§ **WRITTEN TASK 1**
In the about-me page, how does the writer say SQRL is pronounced?

§ **READING TEXT**
□ □ □ □ □ □ □

About Me

Welcome to my corner of the internet! I am a 4th year PhD student at the University of Pennsylvania advised by Prof. Mayur Naik. My research interests span Programming Languages and Machine Learning. Specifically, my research leverages techniques from program synthesis and analysis to build tools and frameworks to enable machine learning practitioners effectively understand where their models fail, and ways to fix them. My other research interests include developing program synthesis techniques to streamline software analysis, bug finding, and code generation.


News

  • I am very grateful to be awarded the 2023 Google PhD Fellowship in Programming Technology and Software Engineering.
  • Our paper, titled "Relational Query Synthesis ⨝ Decision Tree Learning" is accepted to VLDB 2024.

Research

While machine learning has seen several advances in recent years, with models achieving state-of-the-art performance on a variety of tasks, analyzing and understanding these models and their failures is an ad-hoc and often chaotic process. This is exacerbated by the lack of tools and frameworks that allow practitioners to interactively explore their models in a manner that is intuitive and easily accessible.

My research aims to bridge this gap by developing novel techniques and tools to allow the systemic analysis and debugging of machine learning models. To this end, my framework, SQRL (pronounced squirrel) uses data-driven program synthesis techniques to characterize the errors in machine learning models in terms of grounded concepts and relations intuitive to practitioners. You can read more about SQRL in our blog post here.

□ □ □ □ □ □ □

§ **EXCERPTED RECORDS**
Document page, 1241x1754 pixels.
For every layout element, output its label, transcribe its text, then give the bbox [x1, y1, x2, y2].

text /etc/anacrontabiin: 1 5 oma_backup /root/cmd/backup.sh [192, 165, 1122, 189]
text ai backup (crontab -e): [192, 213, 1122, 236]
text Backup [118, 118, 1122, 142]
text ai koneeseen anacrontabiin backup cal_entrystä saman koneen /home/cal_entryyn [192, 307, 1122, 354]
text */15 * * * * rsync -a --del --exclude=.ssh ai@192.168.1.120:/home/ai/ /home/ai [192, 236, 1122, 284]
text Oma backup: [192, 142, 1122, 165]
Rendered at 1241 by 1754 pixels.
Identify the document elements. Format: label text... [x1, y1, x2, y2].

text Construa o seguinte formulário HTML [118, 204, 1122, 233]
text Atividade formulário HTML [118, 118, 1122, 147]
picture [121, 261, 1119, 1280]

□ □ □ □ □ □ □

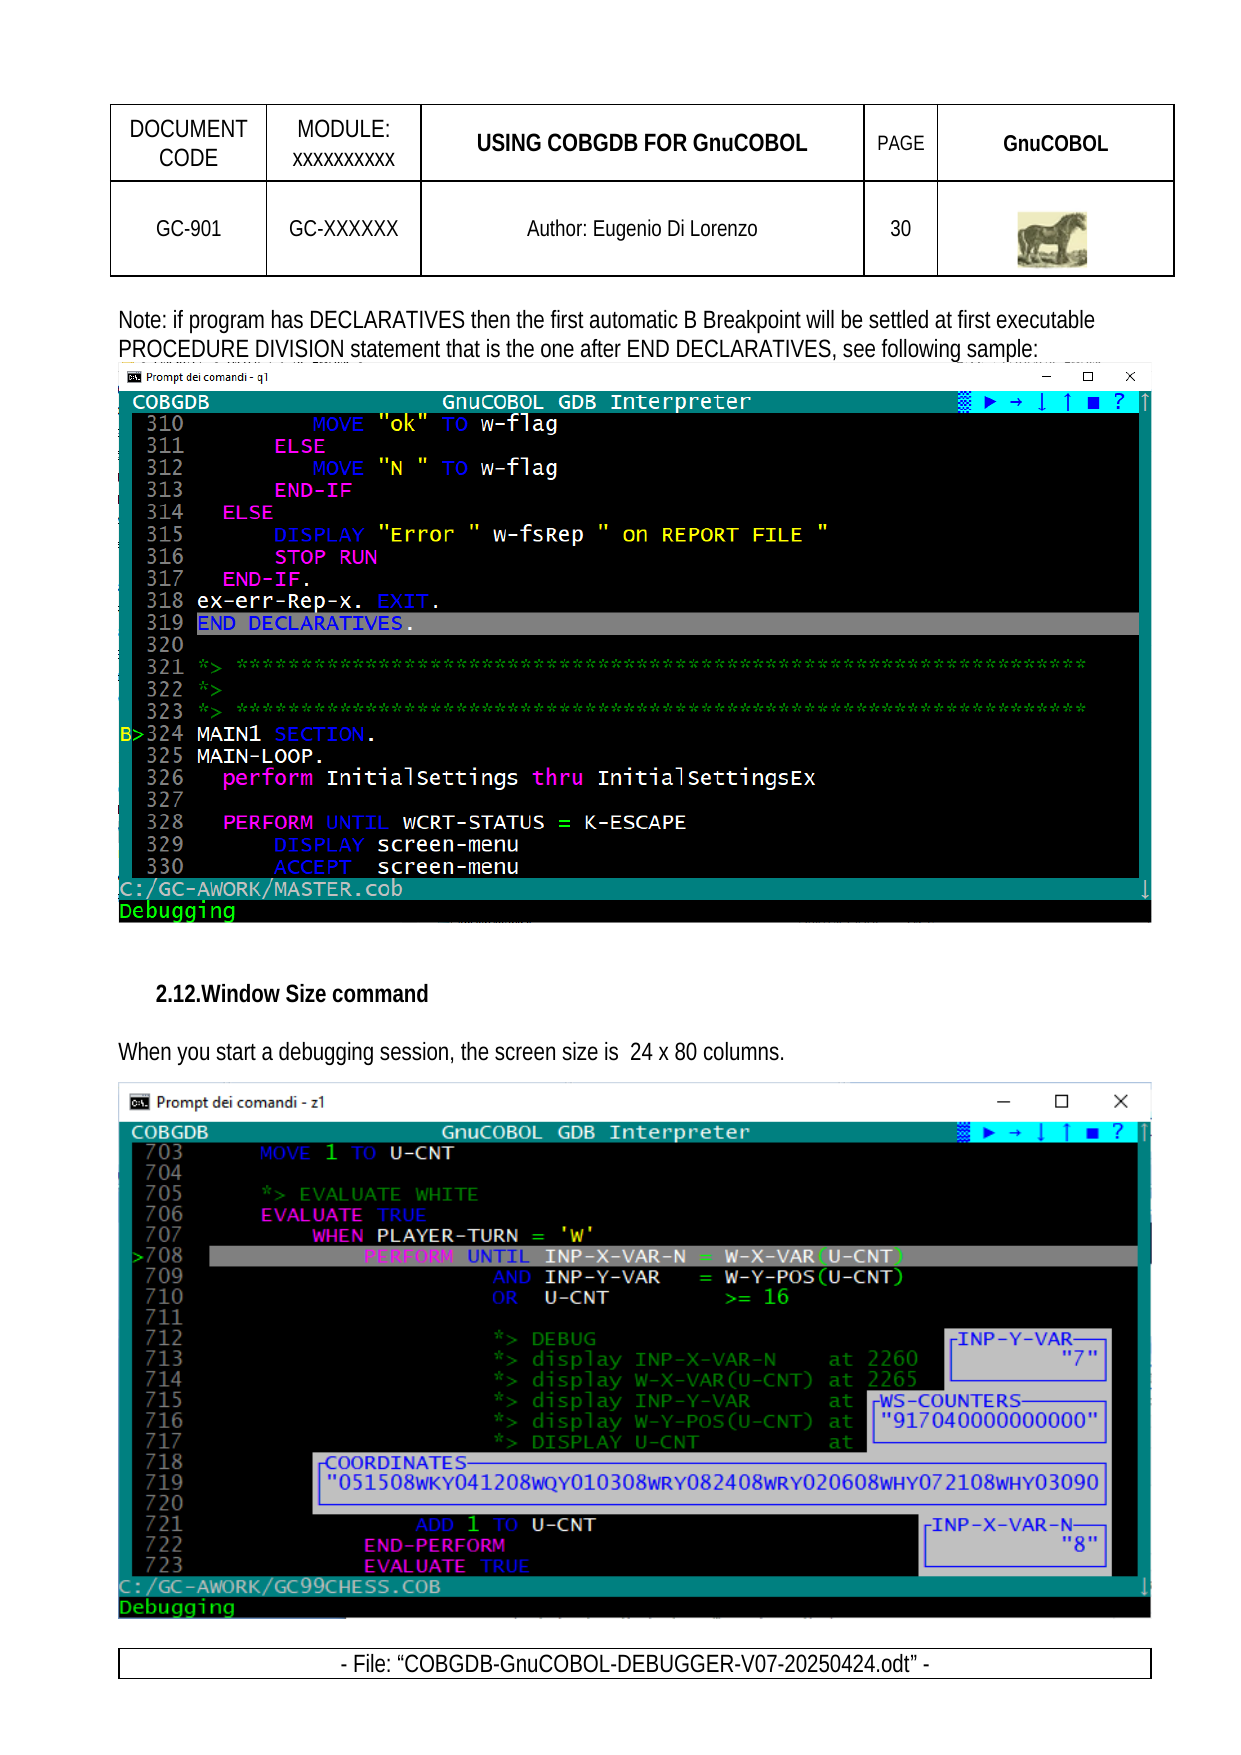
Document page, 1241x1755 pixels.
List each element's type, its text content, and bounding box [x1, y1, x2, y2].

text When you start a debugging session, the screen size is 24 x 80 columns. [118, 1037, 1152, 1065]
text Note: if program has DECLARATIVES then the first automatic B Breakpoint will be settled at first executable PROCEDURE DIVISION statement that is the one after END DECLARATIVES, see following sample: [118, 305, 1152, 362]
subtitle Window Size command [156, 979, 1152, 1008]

□ □ □ □ □ □ □

§ **WRITTEN TASK 2**
Rewrite the records from the line with "Document page, 1241x1754 pixels." to the line with "text ai koneeseen" as a Markdown table. Use the columns Row and Line, give each line its own numbered row, and leave out blank lines.

§ **FULL SOLUTION 1**
Like "squirrel."

§ **FULL SOLUTION 2**
| Row | Line |
|---|---|
| 1 | Document page, 1241x1754 pixels. |
| 2 | For every layout element, output its label, transcribe its text, then give the bbox [x1, y1, x2, y2]. |
| 3 | text /etc/anacrontabiin: 1 5 oma_backup /root/cmd/backup.sh [192, 165, 1122, 189] |
| 4 | text ai backup (crontab -e): [192, 213, 1122, 236] |
| 5 | text Backup [118, 118, 1122, 142] |
| 6 | text ai koneeseen anacrontabiin backup cal_entrystä saman koneen /home/cal_entryyn [192, 307, 1122, 354] |